In the records below, find the line containing "X97375000Y-102500000D03*" and retype it and every line after it exactly, adding nothing.

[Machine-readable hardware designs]
+ + + + + + +

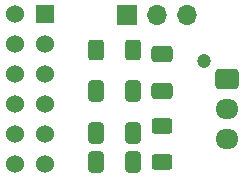
<source format=gbr>
%TF.GenerationSoftware,KiCad,Pcbnew,8.0.3*%
%TF.CreationDate,2024-07-02T09:20:05-05:00*%
%TF.ProjectId,Cartpole_ADC_interface,43617274-706f-46c6-955f-4144435f696e,rev?*%
%TF.SameCoordinates,Original*%
%TF.FileFunction,Soldermask,Top*%
%TF.FilePolarity,Negative*%
%FSLAX46Y46*%
G04 Gerber Fmt 4.6, Leading zero omitted, Abs format (unit mm)*
G04 Created by KiCad (PCBNEW 8.0.3) date 2024-07-02 09:20:05*
%MOMM*%
%LPD*%
G01*
G04 APERTURE LIST*
G04 Aperture macros list*
%AMRoundRect*
0 Rectangle with rounded corners*
0 $1 Rounding radius*
0 $2 $3 $4 $5 $6 $7 $8 $9 X,Y pos of 4 corners*
0 Add a 4 corners polygon primitive as box body*
4,1,4,$2,$3,$4,$5,$6,$7,$8,$9,$2,$3,0*
0 Add four circle primitives for the rounded corners*
1,1,$1+$1,$2,$3*
1,1,$1+$1,$4,$5*
1,1,$1+$1,$6,$7*
1,1,$1+$1,$8,$9*
0 Add four rect primitives between the rounded corners*
20,1,$1+$1,$2,$3,$4,$5,0*
20,1,$1+$1,$4,$5,$6,$7,0*
20,1,$1+$1,$6,$7,$8,$9,0*
20,1,$1+$1,$8,$9,$2,$3,0*%
G04 Aperture macros list end*
%ADD10R,1.700000X1.700000*%
%ADD11O,1.700000X1.700000*%
%ADD12RoundRect,0.250000X-0.412500X-0.650000X0.412500X-0.650000X0.412500X0.650000X-0.412500X0.650000X0*%
%ADD13R,1.524000X1.524000*%
%ADD14C,1.524000*%
%ADD15RoundRect,0.250000X0.650000X-0.412500X0.650000X0.412500X-0.650000X0.412500X-0.650000X-0.412500X0*%
%ADD16RoundRect,0.250000X0.400000X0.625000X-0.400000X0.625000X-0.400000X-0.625000X0.400000X-0.625000X0*%
%ADD17C,1.200000*%
%ADD18RoundRect,0.250000X-0.725000X0.600000X-0.725000X-0.600000X0.725000X-0.600000X0.725000X0.600000X0*%
%ADD19O,1.950000X1.700000*%
%ADD20RoundRect,0.250000X-0.625000X0.400000X-0.625000X-0.400000X0.625000X-0.400000X0.625000X0.400000X0*%
G04 APERTURE END LIST*
D10*
%TO.C,J2*%
X100000000Y-90000000D03*
D11*
X102540000Y-90000000D03*
X105080000Y-90000000D03*
%TD*%
D12*
%TO.C,C3*%
X97375000Y-96500000D03*
X100500000Y-96500000D03*
%TD*%
D13*
%TO.C,JA1*%
X93040000Y-89920000D03*
D14*
X93040000Y-92460000D03*
X93040000Y-95000000D03*
X93040000Y-97540000D03*
X93040000Y-100080000D03*
X93040000Y-102620000D03*
X90500000Y-89920000D03*
X90500000Y-92460000D03*
X90500000Y-95000000D03*
X90500000Y-97540000D03*
X90500000Y-100080000D03*
X90500000Y-102620000D03*
%TD*%
D15*
%TO.C,C2*%
X103000000Y-96500000D03*
X103000000Y-93375000D03*
%TD*%
D16*
%TO.C,R2*%
X100500000Y-93000000D03*
X97400000Y-93000000D03*
%TD*%
D17*
%TO.C,J1*%
X106500000Y-93900000D03*
D18*
X108500000Y-95500000D03*
D19*
X108500000Y-98000000D03*
X108500000Y-100500000D03*
%TD*%
D12*
%TO.C,C1*%
X97375000Y-100000000D03*
X100500000Y-100000000D03*
%TD*%
%TO.C,FB1*%
X97375000Y-102500000D03*
X100500000Y-102500000D03*
%TD*%
D20*
%TO.C,R1*%
X103000000Y-99400000D03*
X103000000Y-102500000D03*
%TD*%
M02*

</source>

+ + + + + + +

— Written answer —
X97375000Y-102500000D03*
X100500000Y-102500000D03*
%TD*%
D20*
%TO.C,R1*%
X103000000Y-99400000D03*
X103000000Y-102500000D03*
%TD*%
M02*

</source>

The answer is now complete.